Importance Allergic rhinitis affects up to 40% of the US population. To desensitize allergic individuals, subcutaneous injection immunotherapy or sublingual immunotherapy may be administered. In the United States, sublingual immunotherapy is not approved by the Food and Drug Administration. However, some US physicians use aqueous allergens, off-label, for sublingual desensitization.
Objective To systematically review the effectiveness and safety of aqueous sublingual immunotherapy for allergic rhinoconjunctivitis and asthma.
Evidence Acquisition The databases of MEDLINE, EMBASE, LILACS, and the Cochrane Central Register of Controlled Trials were searched through December 22, 2012. English-language randomized controlled trials were included if they compared sublingual immunotherapy with placebo, pharmacotherapy, or other sublingual immunotherapy regimens and reported clinical outcomes. Studies of sublingual immunotherapy that are unavailable in the United States and for which a related immunotherapy is unavailable in the United States were excluded. Paired reviewers selected articles and extracted the data. The strength of the evidence for each comparison and outcome was graded based on the risk of bias (scored on allocation, concealment of intervention, incomplete data, sponsor company involvement, and other bias), consistency, magnitude of effect, and the directness of the evidence.
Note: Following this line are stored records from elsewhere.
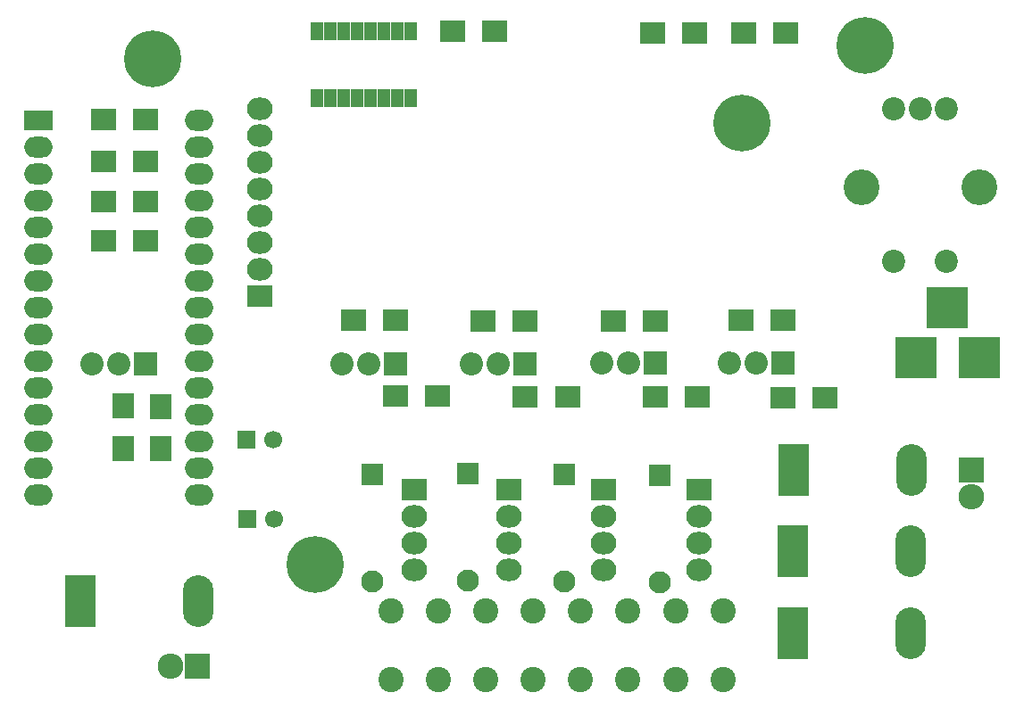
<source format=gts>
G04 #@! TF.FileFunction,Soldermask,Top*
%FSLAX46Y46*%
G04 Gerber Fmt 4.6, Leading zero omitted, Abs format (unit mm)*
G04 Created by KiCad (PCBNEW 4.0.7) date 07/01/18 12:19:37*
%MOMM*%
%LPD*%
G01*
G04 APERTURE LIST*
%ADD10C,0.100000*%
%ADD11R,1.700000X1.700000*%
%ADD12C,1.700000*%
%ADD13C,5.400000*%
%ADD14R,2.400000X2.100000*%
%ADD15R,2.686000X1.974800*%
%ADD16O,2.686000X1.974800*%
%ADD17R,2.432000X2.127200*%
%ADD18O,2.432000X2.127200*%
%ADD19R,2.400000X2.000000*%
%ADD20R,2.899360X4.900880*%
%ADD21O,2.899360X4.900880*%
%ADD22C,2.099260*%
%ADD23R,2.099260X2.099260*%
%ADD24R,3.900000X3.900000*%
%ADD25R,2.432000X2.432000*%
%ADD26O,2.432000X2.432000*%
%ADD27R,1.200000X1.700000*%
%ADD28R,2.200000X2.200000*%
%ADD29O,2.200000X2.200000*%
%ADD30C,2.200000*%
%ADD31C,3.400000*%
%ADD32C,2.400000*%
%ADD33R,2.100000X2.400000*%
G04 APERTURE END LIST*
D10*
D11*
X73040000Y-128280000D03*
D12*
X75540000Y-128280000D03*
D13*
X119870000Y-90720000D03*
X131560000Y-83290000D03*
X79480000Y-132640000D03*
D14*
X127820000Y-116810000D03*
X123820000Y-116810000D03*
D15*
X53210000Y-90420000D03*
D16*
X53210000Y-92960000D03*
X53210000Y-95500000D03*
X53210000Y-98040000D03*
X53210000Y-100580000D03*
X53210000Y-103120000D03*
X53210000Y-105660000D03*
X53210000Y-108200000D03*
X53210000Y-110740000D03*
X53210000Y-113280000D03*
X53210000Y-115820000D03*
X53210000Y-118360000D03*
X53210000Y-120900000D03*
X53210000Y-123440000D03*
X53210000Y-125980000D03*
X68450000Y-125980000D03*
X68450000Y-123440000D03*
X68450000Y-120900000D03*
X68450000Y-118360000D03*
X68450000Y-115820000D03*
X68450000Y-113280000D03*
X68450000Y-110740000D03*
X68450000Y-108200000D03*
X68450000Y-105660000D03*
X68450000Y-103120000D03*
X68450000Y-100580000D03*
X68450000Y-98040000D03*
X68450000Y-95500000D03*
X68450000Y-92960000D03*
X68450000Y-90420000D03*
D17*
X74230000Y-107150000D03*
D18*
X74230000Y-104610000D03*
X74230000Y-102070000D03*
X74230000Y-99530000D03*
X74230000Y-96990000D03*
X74230000Y-94450000D03*
X74230000Y-91910000D03*
X74230000Y-89370000D03*
D19*
X120100000Y-82160000D03*
X124100000Y-82160000D03*
X111450000Y-82160000D03*
X115450000Y-82160000D03*
D11*
X72960000Y-120780000D03*
D12*
X75460000Y-120780000D03*
D19*
X96460000Y-81950000D03*
X92460000Y-81950000D03*
D20*
X57144000Y-136120000D03*
D21*
X68320000Y-136120000D03*
D20*
X124774920Y-139100000D03*
D21*
X135950920Y-139100000D03*
D20*
X124774920Y-131300000D03*
D21*
X135950920Y-131300000D03*
D20*
X124834920Y-123610000D03*
D21*
X136010920Y-123610000D03*
D22*
X84850000Y-134230000D03*
D23*
X84850000Y-124070000D03*
D22*
X93950000Y-134100000D03*
D23*
X93950000Y-123940000D03*
D22*
X103060000Y-134210000D03*
D23*
X103060000Y-124050000D03*
D22*
X112120000Y-134270000D03*
D23*
X112120000Y-124110000D03*
D24*
X136400000Y-112960000D03*
X142400000Y-112960000D03*
X139400000Y-108260000D03*
D25*
X68270000Y-142220000D03*
D26*
X65730000Y-142220000D03*
D25*
X141640000Y-123630000D03*
D26*
X141640000Y-126170000D03*
D17*
X88820000Y-125520000D03*
D18*
X88820000Y-128060000D03*
X88820000Y-130600000D03*
X88820000Y-133140000D03*
D17*
X97820000Y-125520000D03*
D18*
X97820000Y-128060000D03*
X97820000Y-130600000D03*
X97820000Y-133140000D03*
D17*
X106810000Y-125520000D03*
D18*
X106810000Y-128060000D03*
X106810000Y-130600000D03*
X106810000Y-133140000D03*
D17*
X115820000Y-125500000D03*
D18*
X115820000Y-128040000D03*
X115820000Y-130580000D03*
X115820000Y-133120000D03*
D27*
X88470000Y-81990000D03*
X87190000Y-81990000D03*
X85930000Y-81990000D03*
X84660000Y-81990000D03*
X83380000Y-81990000D03*
X82110000Y-81990000D03*
X80850000Y-81990000D03*
X79570000Y-81990000D03*
X79570000Y-88290000D03*
X80850000Y-88290000D03*
X82110000Y-88290000D03*
X83380000Y-88290000D03*
X84660000Y-88290000D03*
X85930000Y-88290000D03*
X87190000Y-88290000D03*
X88470000Y-88290000D03*
D28*
X87030000Y-113530000D03*
D29*
X84490000Y-113530000D03*
X81950000Y-113530000D03*
D28*
X99380000Y-113560000D03*
D29*
X96840000Y-113560000D03*
X94300000Y-113560000D03*
D28*
X111680000Y-113510000D03*
D29*
X109140000Y-113510000D03*
X106600000Y-113510000D03*
D28*
X123820000Y-113460000D03*
D29*
X121280000Y-113460000D03*
X118740000Y-113460000D03*
D14*
X63390000Y-101900000D03*
X59390000Y-101900000D03*
X63390000Y-98120000D03*
X59390000Y-98120000D03*
X63390000Y-94300000D03*
X59390000Y-94300000D03*
X63390000Y-90360000D03*
X59390000Y-90360000D03*
X91070000Y-116600000D03*
X87070000Y-116600000D03*
X83050000Y-109440000D03*
X87050000Y-109440000D03*
X103360000Y-116700000D03*
X99360000Y-116700000D03*
X95360000Y-109500000D03*
X99360000Y-109500000D03*
X115700000Y-116700000D03*
X111700000Y-116700000D03*
X107700000Y-109520000D03*
X111700000Y-109520000D03*
X119830000Y-109450000D03*
X123830000Y-109450000D03*
D30*
X139320000Y-103810000D03*
X139320000Y-89310000D03*
X136820000Y-89310000D03*
X134320000Y-89310000D03*
X134320000Y-103810000D03*
D31*
X131220000Y-96810000D03*
X142420000Y-96810000D03*
D32*
X91100000Y-143520000D03*
X86600000Y-143520000D03*
X91100000Y-137020000D03*
X86600000Y-137020000D03*
X100090000Y-143520000D03*
X95590000Y-143520000D03*
X100090000Y-137020000D03*
X95590000Y-137020000D03*
X109080000Y-143520000D03*
X104580000Y-143520000D03*
X109080000Y-137020000D03*
X104580000Y-137020000D03*
X118110000Y-143520000D03*
X113610000Y-143520000D03*
X118110000Y-137020000D03*
X113610000Y-137020000D03*
D13*
X64030000Y-84610000D03*
D28*
X63340000Y-113520000D03*
D29*
X60800000Y-113520000D03*
X58260000Y-113520000D03*
D33*
X64830000Y-121620000D03*
X64830000Y-117620000D03*
X61220000Y-117570000D03*
X61220000Y-121570000D03*
M02*

</source>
Results Sixty-three studies with 5131 participants met the inclusion criteria. Participants' ages ranged from 4 to 74 years. Twenty studies (n = 1814 patients) enrolled only children. The risk of bias was medium in 43 studies (68%). Strong evidence supports that sublingual immunotherapy improves asthma symptoms, with 8 of 13 studies reporting greater than 40% improvement vs the comparator. Moderate evidence supports that sublingual immunotherapy use decreases rhinitis or rhinoconjunctivitis symptoms, with 9 of 36 studies demonstrating greater than 40% improvement vs the comparator. Medication use for asthma and allergies decreased by more than 40% in 16 of 41 studies of sublingual immunotherapy with moderate grade evidence. Moderate evidence supports that sublingual immunotherapy improves conjunctivitis symptoms (13 studies), combined symptom and medication scores (20 studies), and disease-specific quality of life (8 studies). Local reactions were frequent, but anaphylaxis was not reported.
Conclusions and Relevance The overall evidence provides a moderate grade level of evidence to support the effectiveness of sublingual immunotherapy for the treatment of allergic rhinitis and asthma, but high-quality studies are still needed to answer questions regarding optimal dosing strategies. There were limitations in the standardization of adverse events reporting, but no life-threatening adverse events were noted in this review.